Elements of immigration enforcement that are usually under-reported in the media

The media coverage of immigration enforcement tends to  fixate on the southern border to the exclusion of discussions of  interior enforcement or an acknowledgement that the U.S. has more than one border.  A story in the Boston Globe by Maria Sacchetti on April 10 was an exception.  She hits two points that are rarely mentioned in media coverage. 

First, the problem of the jobs magnet drawing undocumented workers.  Sacchetti noted:

Still, some say that measures needed to control illegal immigration are not in place — measures such as a nationwide system for employers to check workers’ immigration status, more frequent audits of companies that hire unauthorized workers, and a fingerprint system to track people who overstay visas. According to a 2006 Pew Hispanic Center report, visa overstayers and other legally admitted visitors accounted for as many as 50 percent of immigrants here illegally.

What is remarkable about this passage is the discussion of interior enforcement, enforcement that takes place far from the nation's southern border with Mexico. This aspect of reporting about "the border" usually goes missing.  There is also an acknowledgment that the undocumented population in the U.S. does not just consist of border crossers from the south and in fact many temporary immigrants from around the world arrive with visas that then expire and become undocumented that way. Further in the article, Sacchetti writes:

Tracking people who overstay their visas is another challenge. The 9/11 Commission recommended that Homeland Security create a biometric entry-exit system to track visitors after the 2001 attacks revealed that some of the airplane hijackers had overstayed their visas. But almost nine years after the report, the program’s cost and timeline remain unclear.

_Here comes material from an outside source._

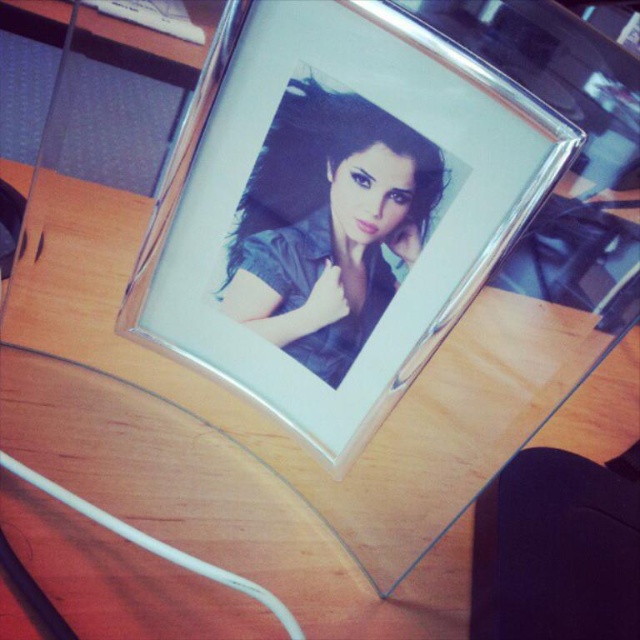
What do you see at coordinates (339, 209) in the screenshot? I see `silver metallic photo frame at center` at bounding box center [339, 209].

Where is `silver metallic photo frame at center`? silver metallic photo frame at center is located at coordinates (339, 209).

And this is really a huge part of the enforcement problem that is under-reported and under-discussed by policy makers--interior enforcement. Given estimates of 40-50% of the current undocumented population is from visa overstays rather than border crossings from the southern border, any forthcoming legislation that purports to be comprehensive in any way must address the issue of a) a better verification system and b) how better to track persons who enter on temporary visas.